A Randolph professor is exploring the nexus between poverty, hunger, and food in Lynchburg in hopes that his research will generate discussion and solutions.
“My sense is that most people don’t know about the extent of hunger and poverty in this city,” said John Abell, an economics professor. “I’m hoping to draw some awareness to this issue and to start a conversation.”
Abell has a strong personal interest in local food produced with sustainable practices; he grows much of his own food while purchasing more from farmers at a local market. But his interest in social issues related to food grew when he and a group of Randolph students studied the economics of a Lynchburg food desert in 2011. Their data demonstrated the difficulty some city residents had with obtaining nutritious food at affordable prices. Abell wanted to conduct further research about how poverty and limited food access relate to each other.
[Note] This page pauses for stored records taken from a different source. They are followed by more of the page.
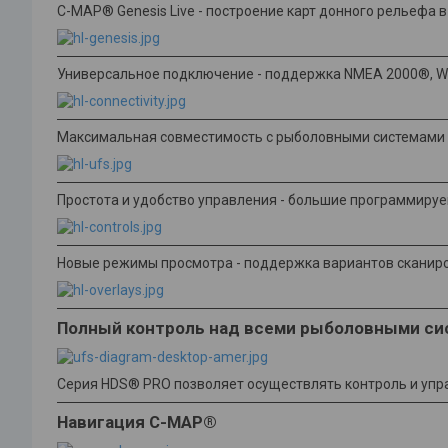
C-MAP® Genesis Live - построение карт донного рельефа 
Универсальное подключение - поддержка NMEA 2000®, Wi-F
Максимальная совместимость с рыболовными системами - 
Простота и удобство управления - большие программируе
Новые режимы просмотра - поддержка вариантов сканиров
Полный контроль над всеми рыболовными си
Серия HDS® PRO позволяет осуществлять контроль и уп
Навигация C-MAP®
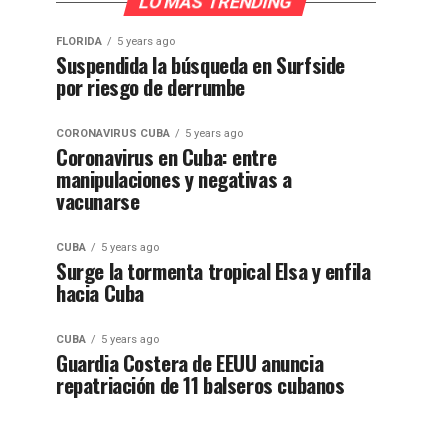
LO MÁS TRENDING
FLORIDA
5 years ago
Suspendida la búsqueda en Surfside
por riesgo de derrumbe
CORONAVIRUS CUBA
5 years ago
Coronavirus en Cuba: entre
manipulaciones y negativas a
vacunarse
CUBA
5 years ago
Surge la tormenta tropical Elsa y enfila
hacia Cuba
CUBA
5 years ago
Guardia Costera de EEUU anuncia
repatriación de 11 balseros cubanos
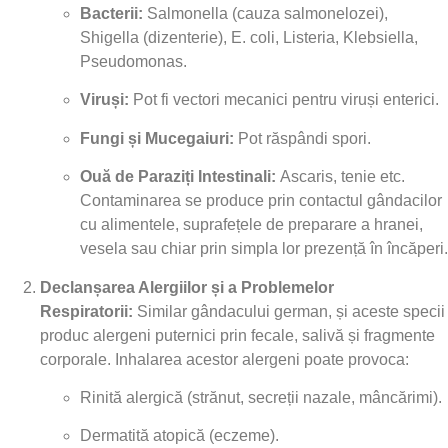
Bacterii:
Salmonella (cauza salmonelozei),
Shigella (dizenterie), E. coli, Listeria, Klebsiella,
Pseudomonas.
Viruși:
Pot fi vectori mecanici pentru viruși enterici.
Fungi și Mucegaiuri:
Pot răspândi spori.
Ouă de Paraziți Intestinali:
Ascaris, tenie etc.
Contaminarea se produce prin contactul gândacilor
cu alimentele, suprafețele de preparare a hranei,
vesela sau chiar prin simpla lor prezență în încăperi.
Declanșarea Alergiilor și a Problemelor
Respiratorii:
Similar gândacului german, și aceste specii
produc alergeni puternici prin fecale, salivă și fragmente
corporale. Inhalarea acestor alergeni poate provoca:
Rinită alergică (strănut, secreții nazale, mâncărimi).
Dermatită atopică (eczeme).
He is analyzing a variety of data—such as income levels, educational attainment, and participation in government assistance programs—for different neighborhoods in Lynchburg. Abell is publishing videos and insights about the research on a new website. Eventually, his blog will shift focus toward the economics of the solutions he is discovering.
The website includes video interviews with people who have firsthand knowledge about local hunger and poverty, including people who have lived for years in impoverished neighborhoods as well as people who work at nonprofits that seek to provide food to those in need.
Teague Nelson ’14, a history major, is producing the videos for Abell. While it has given him an opportunity to practice skills he picked up in a digital filmmaking class, the project also helped Nelson learn about social and economic issues. “I think it’s a really important issue,” he said. “There are a lot of people working on it, but it needs a lot more attention and a lot more needs to be done.”
Abell’s research also includes potential solutions that go beyond distributing donated food to those who need it, but focus on helping to decrease hunger by decreasing poverty. “I wanted to think about creative ways that food could be used in creative solutions,” he said. “I’m looking at solutions from around the country, including urban farming and community gardening, where food is out there to create legitimate economic development.”